Anadiplosis
Pattern
...X. X...→...Y. Y... — chain-link repetition building causal connection
Definition
The repetition of the last word or phrase of one clause at the beginning of the next — creating a chain where each thought links to its predecessor. Anadiplosis creates a sense of logical or causal connection: each statement grows from the one before it, and the repetition makes the chain feel inevitable rather than arbitrary.
Examples
Example 1
Fear leads to anger. Anger leads to hate. Hate leads to suffering.
Star Wars: The Phantom Menace
Each clause begins with the last word of the previous clause, creating an inescapable causal chain — the anadiplosis makes the progression feel inevitable.
Example 2
The lack of trust led to suspicion. Suspicion bred paranoia. Paranoia destroyed everything.

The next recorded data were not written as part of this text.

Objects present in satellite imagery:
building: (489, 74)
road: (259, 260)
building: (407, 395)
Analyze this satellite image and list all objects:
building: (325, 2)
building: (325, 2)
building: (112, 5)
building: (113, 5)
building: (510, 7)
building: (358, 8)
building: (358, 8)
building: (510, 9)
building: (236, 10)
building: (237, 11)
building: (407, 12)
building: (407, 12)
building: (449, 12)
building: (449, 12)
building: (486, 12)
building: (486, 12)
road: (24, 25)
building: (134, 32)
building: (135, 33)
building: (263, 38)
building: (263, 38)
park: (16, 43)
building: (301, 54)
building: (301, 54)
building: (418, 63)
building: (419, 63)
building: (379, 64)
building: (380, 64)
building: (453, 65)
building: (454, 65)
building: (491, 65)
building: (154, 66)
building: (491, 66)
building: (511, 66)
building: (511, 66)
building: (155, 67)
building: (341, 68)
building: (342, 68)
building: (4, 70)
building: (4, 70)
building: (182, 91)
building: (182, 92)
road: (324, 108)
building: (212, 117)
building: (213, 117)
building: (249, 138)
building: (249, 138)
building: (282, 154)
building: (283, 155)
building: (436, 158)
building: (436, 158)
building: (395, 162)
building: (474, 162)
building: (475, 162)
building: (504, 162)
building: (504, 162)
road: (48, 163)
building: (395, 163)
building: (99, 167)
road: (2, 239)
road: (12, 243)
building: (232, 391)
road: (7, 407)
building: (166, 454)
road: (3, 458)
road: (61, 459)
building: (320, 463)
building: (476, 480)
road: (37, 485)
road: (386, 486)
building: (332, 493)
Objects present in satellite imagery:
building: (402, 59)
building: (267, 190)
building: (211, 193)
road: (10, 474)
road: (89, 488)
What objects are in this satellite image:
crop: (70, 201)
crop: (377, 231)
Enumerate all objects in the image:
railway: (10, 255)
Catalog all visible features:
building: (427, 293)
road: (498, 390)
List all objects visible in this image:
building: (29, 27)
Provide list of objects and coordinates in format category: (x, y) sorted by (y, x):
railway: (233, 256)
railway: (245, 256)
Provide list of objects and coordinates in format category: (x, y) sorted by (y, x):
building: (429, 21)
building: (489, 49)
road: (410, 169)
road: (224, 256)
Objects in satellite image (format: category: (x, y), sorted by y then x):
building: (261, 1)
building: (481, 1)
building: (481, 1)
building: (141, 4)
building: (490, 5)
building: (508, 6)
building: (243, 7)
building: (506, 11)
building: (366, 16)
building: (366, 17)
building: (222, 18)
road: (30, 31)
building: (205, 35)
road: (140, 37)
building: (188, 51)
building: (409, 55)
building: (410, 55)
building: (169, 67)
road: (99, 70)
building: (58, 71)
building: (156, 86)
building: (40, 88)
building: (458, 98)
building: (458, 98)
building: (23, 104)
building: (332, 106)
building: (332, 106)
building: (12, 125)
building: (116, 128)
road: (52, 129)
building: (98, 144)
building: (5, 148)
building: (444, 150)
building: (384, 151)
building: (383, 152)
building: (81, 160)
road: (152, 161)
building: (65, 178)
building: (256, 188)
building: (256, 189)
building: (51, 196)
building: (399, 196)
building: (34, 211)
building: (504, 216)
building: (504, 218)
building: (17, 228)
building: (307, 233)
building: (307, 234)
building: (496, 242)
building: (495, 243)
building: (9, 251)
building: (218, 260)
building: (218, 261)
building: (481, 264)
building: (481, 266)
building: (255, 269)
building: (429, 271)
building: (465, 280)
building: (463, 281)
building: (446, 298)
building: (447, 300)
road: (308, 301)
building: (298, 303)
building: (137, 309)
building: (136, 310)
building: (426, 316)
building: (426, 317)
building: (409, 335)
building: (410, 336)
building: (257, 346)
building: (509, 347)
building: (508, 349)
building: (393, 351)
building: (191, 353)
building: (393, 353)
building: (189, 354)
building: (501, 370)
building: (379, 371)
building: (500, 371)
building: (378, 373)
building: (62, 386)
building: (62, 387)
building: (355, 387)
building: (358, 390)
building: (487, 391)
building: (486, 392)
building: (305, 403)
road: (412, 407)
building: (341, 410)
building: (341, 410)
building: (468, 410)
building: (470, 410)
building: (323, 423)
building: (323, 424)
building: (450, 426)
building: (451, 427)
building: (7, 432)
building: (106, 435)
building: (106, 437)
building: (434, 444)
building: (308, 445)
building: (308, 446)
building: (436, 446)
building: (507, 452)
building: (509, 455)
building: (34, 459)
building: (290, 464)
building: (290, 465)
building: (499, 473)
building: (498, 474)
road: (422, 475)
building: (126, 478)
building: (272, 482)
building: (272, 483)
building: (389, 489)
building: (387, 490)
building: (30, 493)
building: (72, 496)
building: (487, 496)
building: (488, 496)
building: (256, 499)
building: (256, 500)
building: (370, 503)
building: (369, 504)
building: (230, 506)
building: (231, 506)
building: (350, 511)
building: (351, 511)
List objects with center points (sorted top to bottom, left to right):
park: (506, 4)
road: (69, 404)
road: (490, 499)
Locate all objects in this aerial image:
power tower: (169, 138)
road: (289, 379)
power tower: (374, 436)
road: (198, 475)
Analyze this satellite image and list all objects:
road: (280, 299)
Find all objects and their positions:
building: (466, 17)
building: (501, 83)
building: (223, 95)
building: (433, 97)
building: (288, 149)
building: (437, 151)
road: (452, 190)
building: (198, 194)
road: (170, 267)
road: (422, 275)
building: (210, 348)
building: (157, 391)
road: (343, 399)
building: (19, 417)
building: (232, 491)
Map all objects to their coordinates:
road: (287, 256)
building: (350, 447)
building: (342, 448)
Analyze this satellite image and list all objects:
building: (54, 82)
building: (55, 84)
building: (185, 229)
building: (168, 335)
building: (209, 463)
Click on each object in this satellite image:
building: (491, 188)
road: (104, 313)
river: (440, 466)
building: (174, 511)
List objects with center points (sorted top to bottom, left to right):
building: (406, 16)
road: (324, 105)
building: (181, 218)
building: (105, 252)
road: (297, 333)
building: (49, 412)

The chain-link repetition creates a narrative of escalation where each stage is both consequence and cause.
Example 3
Work gives purpose. Purpose gives direction. Direction gives meaning.
Positive anadiplosis — the chain-link structure creates a building sequence where each good thing generates the next.
AI Detection Note
AI very rarely produces anadiplosis because it requires a specific type of structural awareness — ending one clause with the word that will begin the next. AI tends to vary its vocabulary across sentences (using synonyms and near-synonyms), which prevents the exact repetition that anadiplosis requires. Sustained anadiplosis across multiple clauses is almost exclusively a human construction.